[Start of Given data]
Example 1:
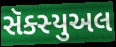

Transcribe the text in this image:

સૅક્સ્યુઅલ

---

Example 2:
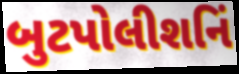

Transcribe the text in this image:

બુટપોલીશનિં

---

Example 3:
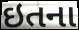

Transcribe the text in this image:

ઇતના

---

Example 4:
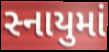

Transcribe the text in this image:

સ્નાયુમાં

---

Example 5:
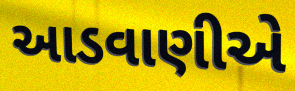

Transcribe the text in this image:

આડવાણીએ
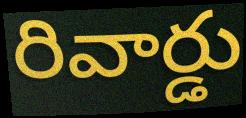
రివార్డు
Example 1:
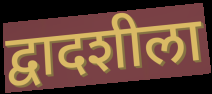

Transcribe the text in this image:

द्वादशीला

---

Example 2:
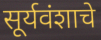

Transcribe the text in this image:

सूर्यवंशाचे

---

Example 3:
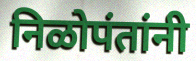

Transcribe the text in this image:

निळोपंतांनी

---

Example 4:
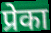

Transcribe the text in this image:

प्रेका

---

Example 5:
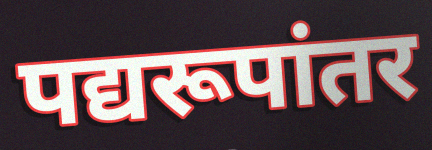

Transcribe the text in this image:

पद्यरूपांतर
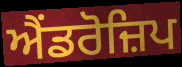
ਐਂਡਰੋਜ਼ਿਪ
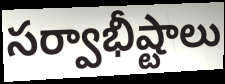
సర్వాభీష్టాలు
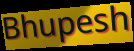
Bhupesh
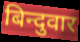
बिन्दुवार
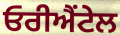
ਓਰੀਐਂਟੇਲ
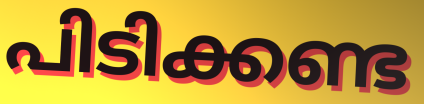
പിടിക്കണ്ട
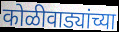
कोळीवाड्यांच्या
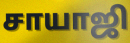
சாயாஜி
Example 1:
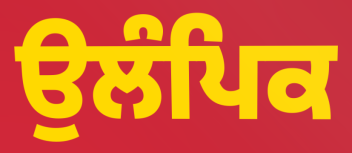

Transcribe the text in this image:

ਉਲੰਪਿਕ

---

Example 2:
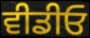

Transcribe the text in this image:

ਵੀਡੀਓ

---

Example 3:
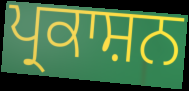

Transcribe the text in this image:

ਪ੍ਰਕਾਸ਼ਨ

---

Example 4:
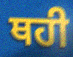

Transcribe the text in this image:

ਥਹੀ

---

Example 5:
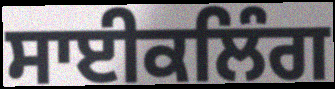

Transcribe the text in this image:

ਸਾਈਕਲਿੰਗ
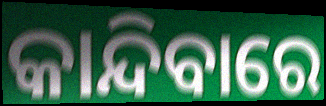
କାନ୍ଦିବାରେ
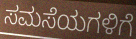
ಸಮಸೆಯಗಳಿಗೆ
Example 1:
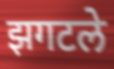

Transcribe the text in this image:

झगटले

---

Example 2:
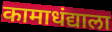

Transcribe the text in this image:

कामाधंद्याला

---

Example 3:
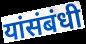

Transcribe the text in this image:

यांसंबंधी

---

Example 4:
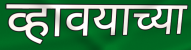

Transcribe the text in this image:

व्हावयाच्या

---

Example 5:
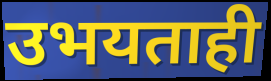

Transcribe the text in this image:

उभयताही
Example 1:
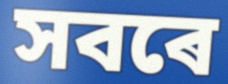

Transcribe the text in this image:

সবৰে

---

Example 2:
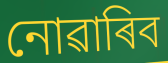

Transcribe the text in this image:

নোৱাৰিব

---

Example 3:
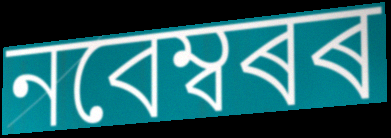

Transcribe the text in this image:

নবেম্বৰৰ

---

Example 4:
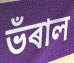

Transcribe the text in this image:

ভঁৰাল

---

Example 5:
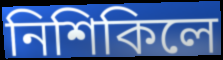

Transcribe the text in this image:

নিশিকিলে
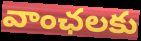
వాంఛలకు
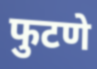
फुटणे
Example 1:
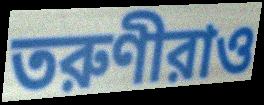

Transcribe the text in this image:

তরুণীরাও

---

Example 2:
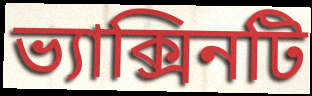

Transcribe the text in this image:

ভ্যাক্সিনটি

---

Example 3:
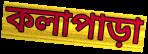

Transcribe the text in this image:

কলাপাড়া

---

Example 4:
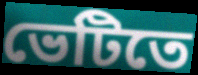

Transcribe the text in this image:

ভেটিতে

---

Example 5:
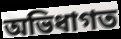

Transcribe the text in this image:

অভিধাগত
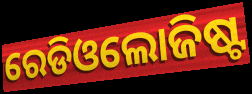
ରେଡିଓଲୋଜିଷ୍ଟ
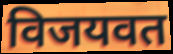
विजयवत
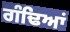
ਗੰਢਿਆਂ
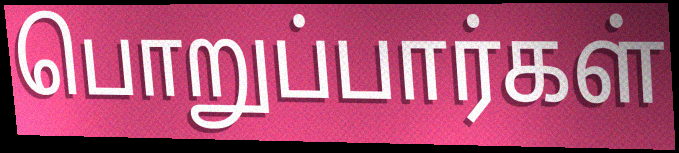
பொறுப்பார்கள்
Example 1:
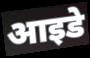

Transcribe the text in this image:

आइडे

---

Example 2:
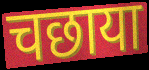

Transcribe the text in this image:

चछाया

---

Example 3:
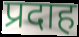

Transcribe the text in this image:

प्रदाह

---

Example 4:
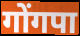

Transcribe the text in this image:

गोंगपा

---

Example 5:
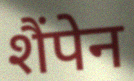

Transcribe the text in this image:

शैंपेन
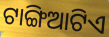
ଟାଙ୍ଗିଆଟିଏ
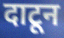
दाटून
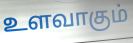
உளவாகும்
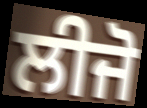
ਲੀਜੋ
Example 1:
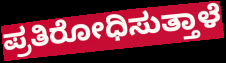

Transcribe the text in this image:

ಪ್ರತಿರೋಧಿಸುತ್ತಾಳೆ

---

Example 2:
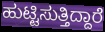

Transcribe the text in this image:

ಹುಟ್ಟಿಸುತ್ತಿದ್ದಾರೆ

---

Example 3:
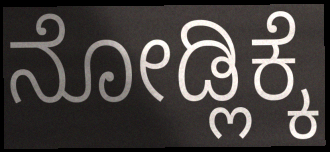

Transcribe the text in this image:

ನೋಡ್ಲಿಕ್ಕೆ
[End of Given data]
*Required task:* Reproduce all of the data above line for line, with every character unchanged, but leave the images out of your answer.

*The completed task:*
Example 1:

Transcribe the text in this image:

સૅક્સ્યુઅલ

---

Example 2:

Transcribe the text in this image:

બુટપોલીશનિં

---

Example 3:

Transcribe the text in this image:

ઇતના

---

Example 4:

Transcribe the text in this image:

સ્નાયુમાં

---

Example 5:

Transcribe the text in this image:

આડવાણીએ
రివార్డు
Example 1:

Transcribe the text in this image:

द्वादशीला

---

Example 2:

Transcribe the text in this image:

सूर्यवंशाचे

---

Example 3:

Transcribe the text in this image:

निळोपंतांनी

---

Example 4:

Transcribe the text in this image:

प्रेका

---

Example 5:

Transcribe the text in this image:

पद्यरूपांतर
ਐਂਡਰੋਜ਼ਿਪ
సర్వాభీష్టాలు
Bhupesh
बिन्दुवार
ਓਰੀਐਂਟੇਲ
പിടിക്കണ്ട
कोळीवाड्यांच्या
சாயாஜி
Example 1:

Transcribe the text in this image:

ਉਲੰਪਿਕ

---

Example 2:

Transcribe the text in this image:

ਵੀਡੀਓ

---

Example 3:

Transcribe the text in this image:

ਪ੍ਰਕਾਸ਼ਨ

---

Example 4:

Transcribe the text in this image:

ਥਹੀ

---

Example 5:

Transcribe the text in this image:

ਸਾਈਕਲਿੰਗ
କାନ୍ଦିବାରେ
ಸಮಸೆಯಗಳಿಗೆ
Example 1:

Transcribe the text in this image:

झगटले

---

Example 2:

Transcribe the text in this image:

कामाधंद्याला

---

Example 3:

Transcribe the text in this image:

यांसंबंधी

---

Example 4:

Transcribe the text in this image:

व्हावयाच्या

---

Example 5:

Transcribe the text in this image:

उभयताही
Example 1:

Transcribe the text in this image:

সবৰে

---

Example 2:

Transcribe the text in this image:

নোৱাৰিব

---

Example 3:

Transcribe the text in this image:

নবেম্বৰৰ

---

Example 4:

Transcribe the text in this image:

ভঁৰাল

---

Example 5:

Transcribe the text in this image:

নিশিকিলে
వాంఛలకు
फुटणे
Example 1:

Transcribe the text in this image:

তরুণীরাও

---

Example 2:

Transcribe the text in this image:

ভ্যাক্সিনটি

---

Example 3:

Transcribe the text in this image:

কলাপাড়া

---

Example 4:

Transcribe the text in this image:

ভেটিতে

---

Example 5:

Transcribe the text in this image:

অভিধাগত
ରେଡିଓଲୋଜିଷ୍ଟ
विजयवत
ਗੰਢਿਆਂ
பொறுப்பார்கள்
Example 1:

Transcribe the text in this image:

आइडे

---

Example 2:

Transcribe the text in this image:

चछाया

---

Example 3:

Transcribe the text in this image:

प्रदाह

---

Example 4:

Transcribe the text in this image:

गोंगपा

---

Example 5:

Transcribe the text in this image:

शैंपेन
ଟାଙ୍ଗିଆଟିଏ
दाटून
உளவாகும்
ਲੀਜੋ
Example 1:

Transcribe the text in this image:

ಪ್ರತಿರೋಧಿಸುತ್ತಾಳೆ

---

Example 2:

Transcribe the text in this image:

ಹುಟ್ಟಿಸುತ್ತಿದ್ದಾರೆ

---

Example 3:

Transcribe the text in this image:

ನೋಡ್ಲಿಕ್ಕೆ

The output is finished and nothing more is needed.